The CheckMate 568 study was an open-label, single-arm, phase II trial; it included 288 patients (252 with tumor tissue available for testing) with previously untreated, recurrent stage IIIB/IV NSCLC. Patients received nivolumab 3 mg/kg every 2 weeks plus ipilimumab 1 mg/kg every 6 weeks. Results of the study were published in the Journal of Clinical Oncology.

The median age in the trial was 65.0 years, and 50.7% of the cohort was female. Most patients were either a current (19.4%) or former (71.2%) smoker, and most patients had stage IV disease (85.4%). The median duration of nivolumab plus ipilimumab treatment was 4.0 months, and the median number of doses received was 8.5 for nivolumab and 3.0 for ipilimumab.

The objective response rate (ORR) in all treated patients was 30%; 7 patients (2%) had a complete response. The median duration of response was not reached, and the median PFS was 4.2 months; the 6-month PFS rate was 43%.

In the 138 patients with PD-L1 expression of 1% or greater, the ORR was 41%; in those with lower expression, the ORR was 15%. Median PFS was also longer in PD-L1–positive patients, at 6.8 months vs 2.8 months.

TMB was also associated with response rates and PFS. In patients with TMB of 10 or more mutations/megabase (mut/Mb), the ORR was 44%, compared with 12% in those with fewer than 10 mut/Mb. No additional benefit was seen as TMB rose higher. “The association of efficacy and TMB did not depend on tumor PD-L1 expression,” the authors wrote. The median PFS was 7.1 months in those with TMB above the cutoff of 10 muts/Mb and 2.6 months in those below the cutoff.

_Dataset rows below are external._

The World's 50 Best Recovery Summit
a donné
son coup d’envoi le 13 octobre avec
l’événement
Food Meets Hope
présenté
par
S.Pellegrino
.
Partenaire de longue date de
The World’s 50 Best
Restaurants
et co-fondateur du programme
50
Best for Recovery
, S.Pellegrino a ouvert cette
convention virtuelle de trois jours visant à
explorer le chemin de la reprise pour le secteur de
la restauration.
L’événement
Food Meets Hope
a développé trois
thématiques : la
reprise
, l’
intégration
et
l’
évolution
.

Treatment-related adverse events (TRAEs) occurred in 80% of the cohort, and grade 3/4 TRAEs occurred in 29%. The authors wrote that most adverse events with a potential immunologic cause were grade 1 or 2; TRAEs led to study discontinuation in 16% of patients.

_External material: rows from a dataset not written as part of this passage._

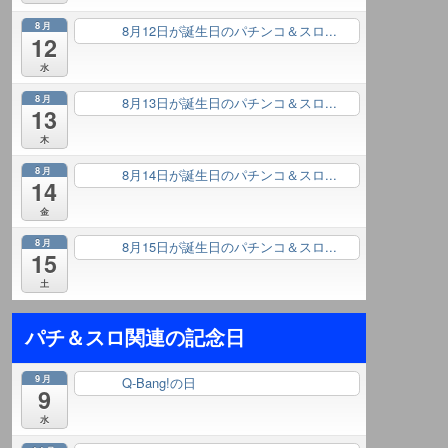
8月
8月12日が誕生日のパチンコ＆スロ...
終日
12
水
8月
8月13日が誕生日のパチンコ＆スロ...
終日
13
木
8月
8月14日が誕生日のパチンコ＆スロ...
終日
14
金
8月
8月15日が誕生日のパチンコ＆スロ...
終日
15
土
パチ＆スロ関連の記念日
9月
Q-Bang!の日
終日
9
水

“This analysis supported TMB of 10 or more mut/Mb as a clinically meaningful cutoff for response and PFS with this regimen in this patient population,” the authors concluded.

Edward B. Garon, MD, of the University of California, Los Angeles, spoke recently at the American Society of Clinical Oncology (ASCO)-Society for Immunotherapy of Cancer (SITC) Clinical Immuno-Oncology Symposium, held February 28–March 3 in San Francisco, about the use of TMB as a biomarker in lung cancer. He noted several potential problems with its use, even as evidence proliferates.

He noted that in some trials, nearly half the patients don’t have enough tissue available for TMB assessment. “Further, there are concerns about reproducibility across labs,” he said, adding that several different assays are used to assess TMB. “It’s not clear that we have yet optimized the cut point for TMB, which of course is made more difficult by the slightly different assays.”

Still, he described fairly consistent results from several trials that suggest TMB is promising. “TMB consistently predicts ORR, as well as PFS,” he said. “But I would say that despite many people being evaluated, so far we have not seen an overall survival [benefit] based on TMB … This is not coming to clinic any time soon.”